Intervention de Aurélien Pradié

Réunion du mercredi 23 novembre 2022 à 9h00
Commission des lois constitutionnelles, de la législation et de l'administration générale de la république

Photo issue du site de l'Assemblée nationale ou de WikipediaAurélien Pradié, rapporteur :

Je vous reconnais une forme de constance, monsieur Paris. Lorsque nous avons travaillé sur le bracelet antirapprochement, vous nous expliquiez que sa généralisation dès l'ordonnance de protection, c'est-à-dire avant la sentence, était une folie, mais vous avez tout de même fini par voter le texte.
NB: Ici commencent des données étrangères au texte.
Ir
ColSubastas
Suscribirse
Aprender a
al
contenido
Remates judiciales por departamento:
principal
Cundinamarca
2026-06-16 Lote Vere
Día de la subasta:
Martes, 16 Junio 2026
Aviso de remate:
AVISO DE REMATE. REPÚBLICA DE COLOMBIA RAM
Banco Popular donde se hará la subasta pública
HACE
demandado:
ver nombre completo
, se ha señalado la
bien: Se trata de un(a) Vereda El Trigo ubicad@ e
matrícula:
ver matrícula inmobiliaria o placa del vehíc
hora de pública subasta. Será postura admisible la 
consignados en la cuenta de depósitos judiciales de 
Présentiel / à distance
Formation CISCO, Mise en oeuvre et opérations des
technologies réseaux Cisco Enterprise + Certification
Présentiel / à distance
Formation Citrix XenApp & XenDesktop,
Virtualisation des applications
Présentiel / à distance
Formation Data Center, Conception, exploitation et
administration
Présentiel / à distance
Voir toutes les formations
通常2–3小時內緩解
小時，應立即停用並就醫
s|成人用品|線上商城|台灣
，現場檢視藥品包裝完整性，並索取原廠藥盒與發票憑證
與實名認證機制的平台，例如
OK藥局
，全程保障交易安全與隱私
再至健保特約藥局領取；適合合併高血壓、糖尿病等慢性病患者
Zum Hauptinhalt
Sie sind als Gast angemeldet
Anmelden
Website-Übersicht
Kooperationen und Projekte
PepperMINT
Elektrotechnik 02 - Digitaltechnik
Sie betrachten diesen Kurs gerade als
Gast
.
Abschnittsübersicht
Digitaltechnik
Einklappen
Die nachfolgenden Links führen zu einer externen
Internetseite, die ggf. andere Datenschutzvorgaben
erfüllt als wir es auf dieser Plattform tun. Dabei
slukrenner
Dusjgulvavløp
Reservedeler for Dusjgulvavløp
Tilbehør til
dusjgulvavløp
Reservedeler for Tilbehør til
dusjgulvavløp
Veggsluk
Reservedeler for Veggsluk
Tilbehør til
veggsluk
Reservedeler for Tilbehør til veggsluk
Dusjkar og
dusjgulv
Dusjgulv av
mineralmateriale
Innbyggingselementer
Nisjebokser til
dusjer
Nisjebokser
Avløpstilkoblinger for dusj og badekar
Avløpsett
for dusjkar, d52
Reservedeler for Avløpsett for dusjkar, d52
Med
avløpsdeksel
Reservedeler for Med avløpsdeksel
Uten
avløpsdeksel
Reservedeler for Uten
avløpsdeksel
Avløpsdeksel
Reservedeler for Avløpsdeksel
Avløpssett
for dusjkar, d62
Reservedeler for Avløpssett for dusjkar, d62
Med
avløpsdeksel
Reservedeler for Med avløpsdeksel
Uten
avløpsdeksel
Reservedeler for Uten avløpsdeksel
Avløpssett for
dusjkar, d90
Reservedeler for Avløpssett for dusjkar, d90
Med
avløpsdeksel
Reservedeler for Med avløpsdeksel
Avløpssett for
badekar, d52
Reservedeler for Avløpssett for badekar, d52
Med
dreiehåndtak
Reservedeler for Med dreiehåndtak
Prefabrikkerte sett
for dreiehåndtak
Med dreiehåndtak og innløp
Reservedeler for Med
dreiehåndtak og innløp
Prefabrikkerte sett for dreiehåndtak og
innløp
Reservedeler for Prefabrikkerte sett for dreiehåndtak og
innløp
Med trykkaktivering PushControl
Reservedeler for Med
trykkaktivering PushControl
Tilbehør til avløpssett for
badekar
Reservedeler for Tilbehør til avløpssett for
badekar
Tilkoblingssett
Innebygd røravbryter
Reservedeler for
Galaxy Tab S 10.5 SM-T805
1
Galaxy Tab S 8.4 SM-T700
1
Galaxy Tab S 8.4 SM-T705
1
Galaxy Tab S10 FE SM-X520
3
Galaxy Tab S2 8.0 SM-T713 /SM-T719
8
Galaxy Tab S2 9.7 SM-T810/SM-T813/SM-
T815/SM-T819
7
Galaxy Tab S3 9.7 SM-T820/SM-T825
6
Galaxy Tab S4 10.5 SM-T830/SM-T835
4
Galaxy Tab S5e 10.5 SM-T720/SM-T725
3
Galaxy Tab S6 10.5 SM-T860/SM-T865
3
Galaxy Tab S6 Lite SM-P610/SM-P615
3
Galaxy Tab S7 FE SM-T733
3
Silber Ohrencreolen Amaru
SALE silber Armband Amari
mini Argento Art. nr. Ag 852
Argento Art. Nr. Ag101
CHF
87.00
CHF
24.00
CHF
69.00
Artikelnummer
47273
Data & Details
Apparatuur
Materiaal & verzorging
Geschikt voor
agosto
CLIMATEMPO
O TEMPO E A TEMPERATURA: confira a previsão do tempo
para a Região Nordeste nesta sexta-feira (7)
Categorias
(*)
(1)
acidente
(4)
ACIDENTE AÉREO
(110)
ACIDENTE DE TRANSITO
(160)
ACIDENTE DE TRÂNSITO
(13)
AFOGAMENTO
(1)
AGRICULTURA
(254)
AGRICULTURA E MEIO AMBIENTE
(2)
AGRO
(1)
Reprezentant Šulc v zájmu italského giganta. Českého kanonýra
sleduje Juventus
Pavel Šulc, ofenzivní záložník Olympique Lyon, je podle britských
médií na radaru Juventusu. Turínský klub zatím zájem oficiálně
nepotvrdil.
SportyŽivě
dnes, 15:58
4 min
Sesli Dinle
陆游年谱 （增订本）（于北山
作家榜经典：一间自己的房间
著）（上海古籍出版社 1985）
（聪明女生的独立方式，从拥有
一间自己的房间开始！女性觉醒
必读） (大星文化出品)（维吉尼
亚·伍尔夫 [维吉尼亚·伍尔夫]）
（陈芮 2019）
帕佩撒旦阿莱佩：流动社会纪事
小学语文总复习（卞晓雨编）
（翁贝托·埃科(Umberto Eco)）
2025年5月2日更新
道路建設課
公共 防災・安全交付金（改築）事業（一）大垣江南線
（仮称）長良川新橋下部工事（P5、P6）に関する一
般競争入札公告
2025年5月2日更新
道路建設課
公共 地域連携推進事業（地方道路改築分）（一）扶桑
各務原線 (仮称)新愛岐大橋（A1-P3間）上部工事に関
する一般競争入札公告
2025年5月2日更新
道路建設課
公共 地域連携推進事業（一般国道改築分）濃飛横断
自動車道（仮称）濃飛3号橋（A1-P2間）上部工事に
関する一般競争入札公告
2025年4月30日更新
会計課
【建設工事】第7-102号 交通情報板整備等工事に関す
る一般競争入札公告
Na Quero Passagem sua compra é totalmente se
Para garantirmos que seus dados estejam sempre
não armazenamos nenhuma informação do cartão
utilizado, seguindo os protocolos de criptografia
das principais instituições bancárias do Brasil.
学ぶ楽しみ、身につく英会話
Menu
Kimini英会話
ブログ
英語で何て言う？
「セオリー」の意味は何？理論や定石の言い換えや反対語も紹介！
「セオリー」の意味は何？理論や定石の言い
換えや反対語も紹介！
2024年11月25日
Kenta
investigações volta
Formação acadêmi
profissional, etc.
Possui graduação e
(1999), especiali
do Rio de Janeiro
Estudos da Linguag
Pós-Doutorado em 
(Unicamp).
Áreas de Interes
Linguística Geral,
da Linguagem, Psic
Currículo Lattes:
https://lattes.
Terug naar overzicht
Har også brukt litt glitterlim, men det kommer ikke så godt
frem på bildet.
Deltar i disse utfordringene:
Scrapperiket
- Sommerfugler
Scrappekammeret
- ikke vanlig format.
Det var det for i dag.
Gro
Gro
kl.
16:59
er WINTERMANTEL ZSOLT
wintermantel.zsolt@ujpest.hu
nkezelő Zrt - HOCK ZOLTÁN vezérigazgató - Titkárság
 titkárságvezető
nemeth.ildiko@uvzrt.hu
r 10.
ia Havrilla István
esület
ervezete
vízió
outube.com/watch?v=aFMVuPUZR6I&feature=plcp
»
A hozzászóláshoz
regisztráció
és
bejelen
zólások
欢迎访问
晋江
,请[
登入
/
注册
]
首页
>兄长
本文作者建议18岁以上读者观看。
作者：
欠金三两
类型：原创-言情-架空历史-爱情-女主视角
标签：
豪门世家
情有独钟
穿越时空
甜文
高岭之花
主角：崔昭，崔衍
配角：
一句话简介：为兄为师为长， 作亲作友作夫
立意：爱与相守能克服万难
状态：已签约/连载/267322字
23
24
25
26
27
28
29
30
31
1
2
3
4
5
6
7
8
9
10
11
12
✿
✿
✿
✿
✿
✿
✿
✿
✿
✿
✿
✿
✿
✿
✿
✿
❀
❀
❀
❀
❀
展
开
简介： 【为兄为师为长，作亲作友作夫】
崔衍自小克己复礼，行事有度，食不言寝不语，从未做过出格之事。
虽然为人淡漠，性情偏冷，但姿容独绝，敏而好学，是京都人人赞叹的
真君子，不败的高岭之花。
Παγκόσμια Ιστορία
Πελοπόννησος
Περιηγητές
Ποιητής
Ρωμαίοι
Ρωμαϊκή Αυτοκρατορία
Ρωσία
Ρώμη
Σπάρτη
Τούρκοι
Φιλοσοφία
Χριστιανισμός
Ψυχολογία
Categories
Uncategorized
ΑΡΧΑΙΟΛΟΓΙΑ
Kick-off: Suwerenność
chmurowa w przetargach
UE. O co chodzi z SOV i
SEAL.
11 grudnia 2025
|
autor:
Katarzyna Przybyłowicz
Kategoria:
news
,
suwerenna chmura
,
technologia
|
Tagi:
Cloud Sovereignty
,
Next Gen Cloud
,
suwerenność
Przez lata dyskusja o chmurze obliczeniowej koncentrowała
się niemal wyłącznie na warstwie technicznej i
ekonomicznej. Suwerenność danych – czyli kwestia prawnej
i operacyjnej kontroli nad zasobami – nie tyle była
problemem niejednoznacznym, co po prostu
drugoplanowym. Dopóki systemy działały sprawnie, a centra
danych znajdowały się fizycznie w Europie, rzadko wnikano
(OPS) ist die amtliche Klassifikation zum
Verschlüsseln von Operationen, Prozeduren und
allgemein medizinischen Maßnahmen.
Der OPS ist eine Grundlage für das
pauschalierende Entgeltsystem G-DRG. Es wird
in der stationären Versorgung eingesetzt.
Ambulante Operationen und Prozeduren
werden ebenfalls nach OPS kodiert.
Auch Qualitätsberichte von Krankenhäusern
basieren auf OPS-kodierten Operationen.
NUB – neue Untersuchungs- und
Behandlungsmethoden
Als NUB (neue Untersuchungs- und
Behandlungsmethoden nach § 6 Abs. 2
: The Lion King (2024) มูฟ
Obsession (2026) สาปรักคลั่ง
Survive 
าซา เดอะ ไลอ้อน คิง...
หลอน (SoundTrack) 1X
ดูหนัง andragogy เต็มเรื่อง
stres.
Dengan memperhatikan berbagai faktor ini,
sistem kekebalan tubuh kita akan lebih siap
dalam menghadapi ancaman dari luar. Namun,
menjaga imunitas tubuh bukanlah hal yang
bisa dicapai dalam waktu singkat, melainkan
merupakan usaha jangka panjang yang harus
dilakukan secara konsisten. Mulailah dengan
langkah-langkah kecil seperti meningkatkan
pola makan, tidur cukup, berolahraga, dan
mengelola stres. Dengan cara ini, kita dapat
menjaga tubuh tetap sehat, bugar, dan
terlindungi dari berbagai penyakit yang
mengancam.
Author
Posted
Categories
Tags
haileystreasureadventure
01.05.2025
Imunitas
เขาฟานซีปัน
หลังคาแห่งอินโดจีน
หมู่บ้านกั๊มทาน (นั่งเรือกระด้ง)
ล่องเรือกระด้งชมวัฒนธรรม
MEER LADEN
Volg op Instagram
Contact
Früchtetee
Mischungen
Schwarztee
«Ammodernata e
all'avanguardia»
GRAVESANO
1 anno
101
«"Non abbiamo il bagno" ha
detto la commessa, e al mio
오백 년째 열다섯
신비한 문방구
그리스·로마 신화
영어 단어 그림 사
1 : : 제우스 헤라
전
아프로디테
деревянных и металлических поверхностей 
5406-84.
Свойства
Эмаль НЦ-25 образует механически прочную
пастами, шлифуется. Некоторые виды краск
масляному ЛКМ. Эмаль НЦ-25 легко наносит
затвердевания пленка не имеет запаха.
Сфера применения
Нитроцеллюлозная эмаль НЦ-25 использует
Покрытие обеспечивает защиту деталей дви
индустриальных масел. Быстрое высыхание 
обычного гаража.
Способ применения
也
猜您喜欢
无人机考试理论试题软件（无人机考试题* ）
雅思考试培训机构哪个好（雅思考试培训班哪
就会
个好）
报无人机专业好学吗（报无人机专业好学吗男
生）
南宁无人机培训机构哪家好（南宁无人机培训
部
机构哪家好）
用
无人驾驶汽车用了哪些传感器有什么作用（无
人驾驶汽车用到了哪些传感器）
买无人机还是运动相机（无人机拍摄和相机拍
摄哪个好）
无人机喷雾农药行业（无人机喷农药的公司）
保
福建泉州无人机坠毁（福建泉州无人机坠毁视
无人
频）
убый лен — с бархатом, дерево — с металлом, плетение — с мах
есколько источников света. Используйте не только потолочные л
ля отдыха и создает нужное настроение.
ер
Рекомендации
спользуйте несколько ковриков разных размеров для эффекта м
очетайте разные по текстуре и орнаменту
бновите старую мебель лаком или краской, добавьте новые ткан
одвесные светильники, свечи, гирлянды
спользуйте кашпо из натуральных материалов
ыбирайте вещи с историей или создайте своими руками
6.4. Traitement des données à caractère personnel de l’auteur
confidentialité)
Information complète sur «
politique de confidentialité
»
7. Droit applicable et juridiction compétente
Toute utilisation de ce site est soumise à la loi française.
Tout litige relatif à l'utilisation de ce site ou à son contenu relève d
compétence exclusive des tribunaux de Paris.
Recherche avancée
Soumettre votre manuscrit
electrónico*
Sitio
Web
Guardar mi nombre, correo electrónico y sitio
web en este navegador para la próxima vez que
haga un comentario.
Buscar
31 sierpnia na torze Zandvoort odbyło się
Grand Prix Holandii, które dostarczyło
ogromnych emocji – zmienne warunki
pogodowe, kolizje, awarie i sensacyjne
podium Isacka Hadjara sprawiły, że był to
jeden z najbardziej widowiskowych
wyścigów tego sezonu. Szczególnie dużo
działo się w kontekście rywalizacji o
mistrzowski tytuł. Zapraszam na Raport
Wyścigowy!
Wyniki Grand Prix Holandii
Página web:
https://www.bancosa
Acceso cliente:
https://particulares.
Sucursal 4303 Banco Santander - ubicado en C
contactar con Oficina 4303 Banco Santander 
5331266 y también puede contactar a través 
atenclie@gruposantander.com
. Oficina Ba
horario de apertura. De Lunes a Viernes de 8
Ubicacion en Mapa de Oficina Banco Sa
De même, je me souviens très bien de la discussion que nous avons eue à propos du délai de six jours pour les ordonnances de protection : vous disiez que cela ne marcherait pas. J'ai fait moi-même la première évaluation du texte, il y a un an et demi : 90 % des ordonnances de protection étaient alors prises en six jours. Lorsque nous avions adopté cette mesure, les magistrats y étaient farouchement opposés ; aujourd'hui, pas un ne s'en plaint. Peut-être avez-vous gardé vos réflexes de magistrat, mais je pense que nous pouvons assumer de les bousculer un peu, de temps en temps, si nous le faisons sérieusement. Nous pouvons être satisfaits d'avoir réussi à avancer sur ces deux sujets qui faisaient l'objet d'une opposition farouche, notamment au sein de l'institution judiciaire. Je ne sais pas si la justice a besoin de sérénité et de calme. En revanche, je sais que les victimes ont besoin d'être mieux protégées : pour moi, c'est la priorité.

Monsieur Balanant, les violences de genre sont une question dont nous devons débattre. Je ne pense pas que ce soit dans ce domaine qu'une juridiction spécialisée serait la plus efficace, mais pourquoi pas. En Espagne, c'est effectivement sa compétence. Je n'ai pas de religion sur cette question.

S'agissant du phasage, puisque cette question a été abordée, nous devons commencer par le plus urgent, c'est-à-dire les violences intrafamiliales, celles qui tuent, avant de passer à d'autres types de violences.

L'objet de cette juridiction n'est pas de faire de l'affichage, mais de régler un problème qui est majeur. Le bracelet antirapprochement est en grande partie un échec. Certes, de nombreux bracelets ont été imposés aux auteurs de violences après leur passage à l'acte, mais depuis l'adoption de la loi du 28 décembre 2019, seuls treize bracelets ont été délivrés durant la phase la plus importante, qui est celle précédant le passage à l'acte. En Espagne, l'explosion des bracelets antirapprochement concerne la phase antérieure à la sentence et au passage à l'acte. Une fois qu'un individu a été condamné, d'autres mesures sont possibles pour le mettre hors d'état de nuire. Je le répète, c'est au stade de l'ordonnance de protection que le bracelet antirapprochement est le plus important.

Si cela ne marche pas en France, c'est pour une raison simple : le magistrat auquel on confie le soin d'ordonner le port du bracelet antirapprochement au stade de l'ordonnance de protection est un juge civil : c'est un juge aux affaires familiales, qui ne veut pas manier cette mesure quasi prépénale. Si nous voulons y remédier, la seule solution est de créer une juridiction spécialisée qui traite à la fois la matière civile et la matière pénale – tel est le premier objectif de la création de cette juridiction, même si je n'ai peut-être pas assez insisté sur ce point. En Espagne, c'était la véritable révolution. En France, nous avons désormais tous les outils, mais pas les praticiens. Cette révolution ne peut pas attendre : il est urgent de la mener, parce que l'absence de bracelet antirapprochement dès l'ordonnance de protection continue à tuer, de façon massive.